Exact duplicates of the lines from the top of the data through the line containing "Classe emissioni" are needed, with every picture left out.

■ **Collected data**
******************************

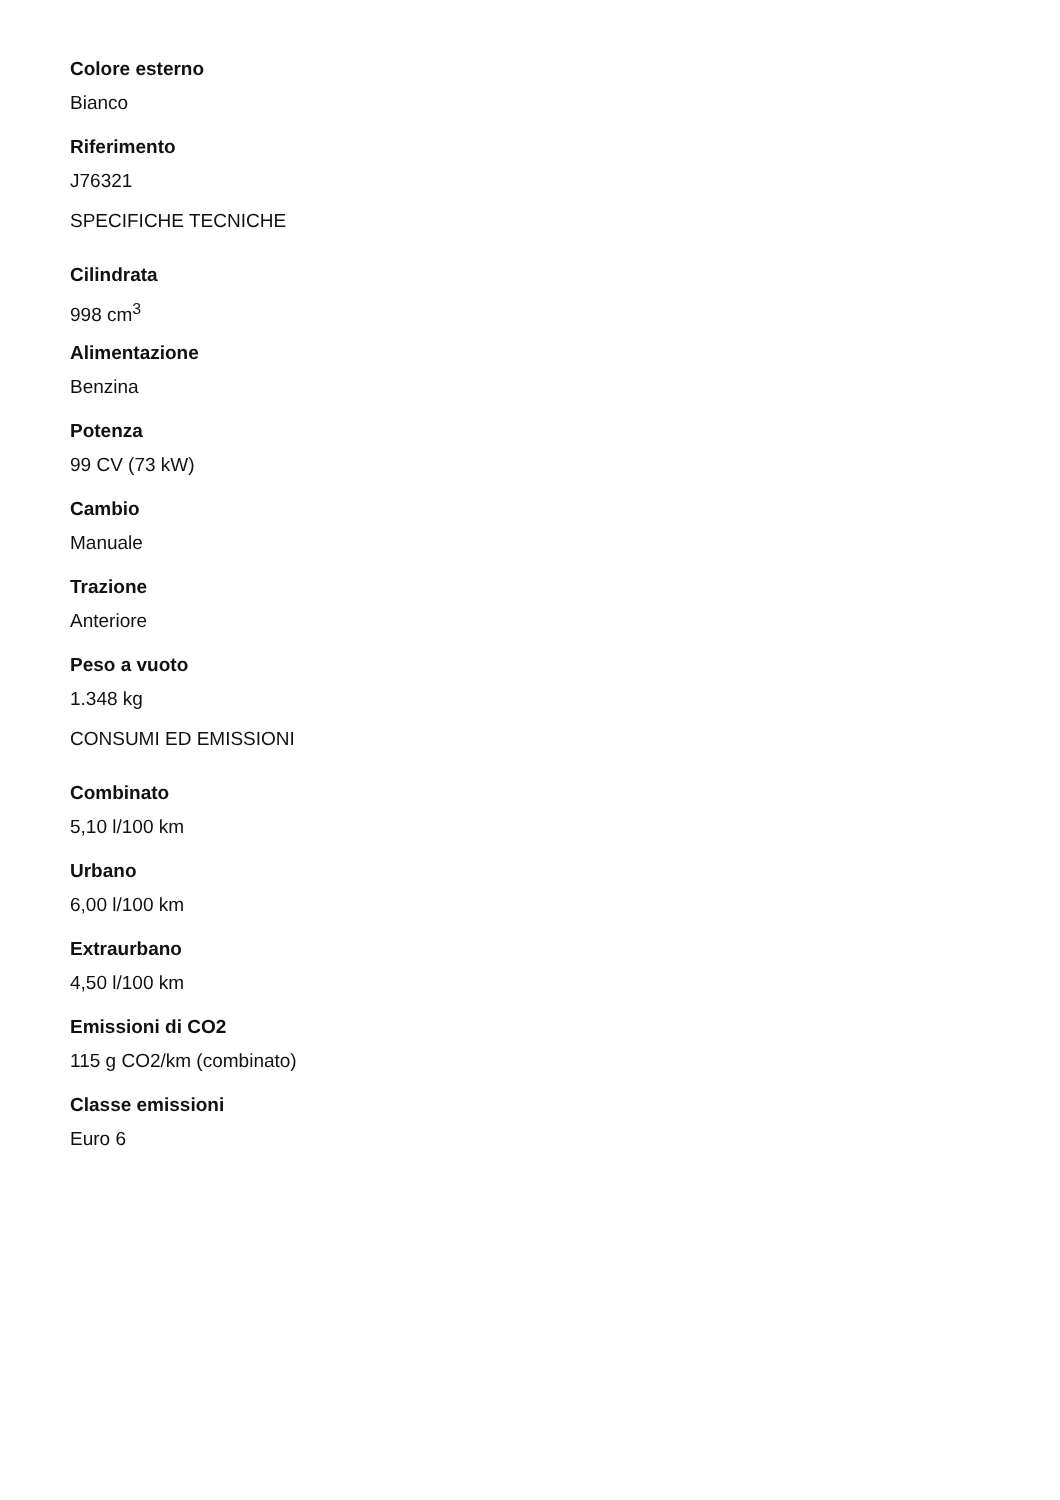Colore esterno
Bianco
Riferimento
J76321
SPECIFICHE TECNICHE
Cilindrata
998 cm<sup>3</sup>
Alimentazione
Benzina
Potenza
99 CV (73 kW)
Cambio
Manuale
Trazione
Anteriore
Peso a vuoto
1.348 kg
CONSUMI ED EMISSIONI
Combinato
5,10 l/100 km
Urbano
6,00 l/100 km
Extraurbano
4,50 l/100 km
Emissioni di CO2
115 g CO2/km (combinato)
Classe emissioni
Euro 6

******************************

■ **WRITTEN RESPONSE**
Colore esterno
Bianco
Riferimento
J76321
SPECIFICHE TECNICHE
Cilindrata
998 cm<sup>3</sup>
Alimentazione
Benzina
Potenza
99 CV (73 kW)
Cambio
Manuale
Trazione
Anteriore
Peso a vuoto
1.348 kg
CONSUMI ED EMISSIONI
Combinato
5,10 l/100 km
Urbano
6,00 l/100 km
Extraurbano
4,50 l/100 km
Emissioni di CO2
115 g CO2/km (combinato)
Classe emissioni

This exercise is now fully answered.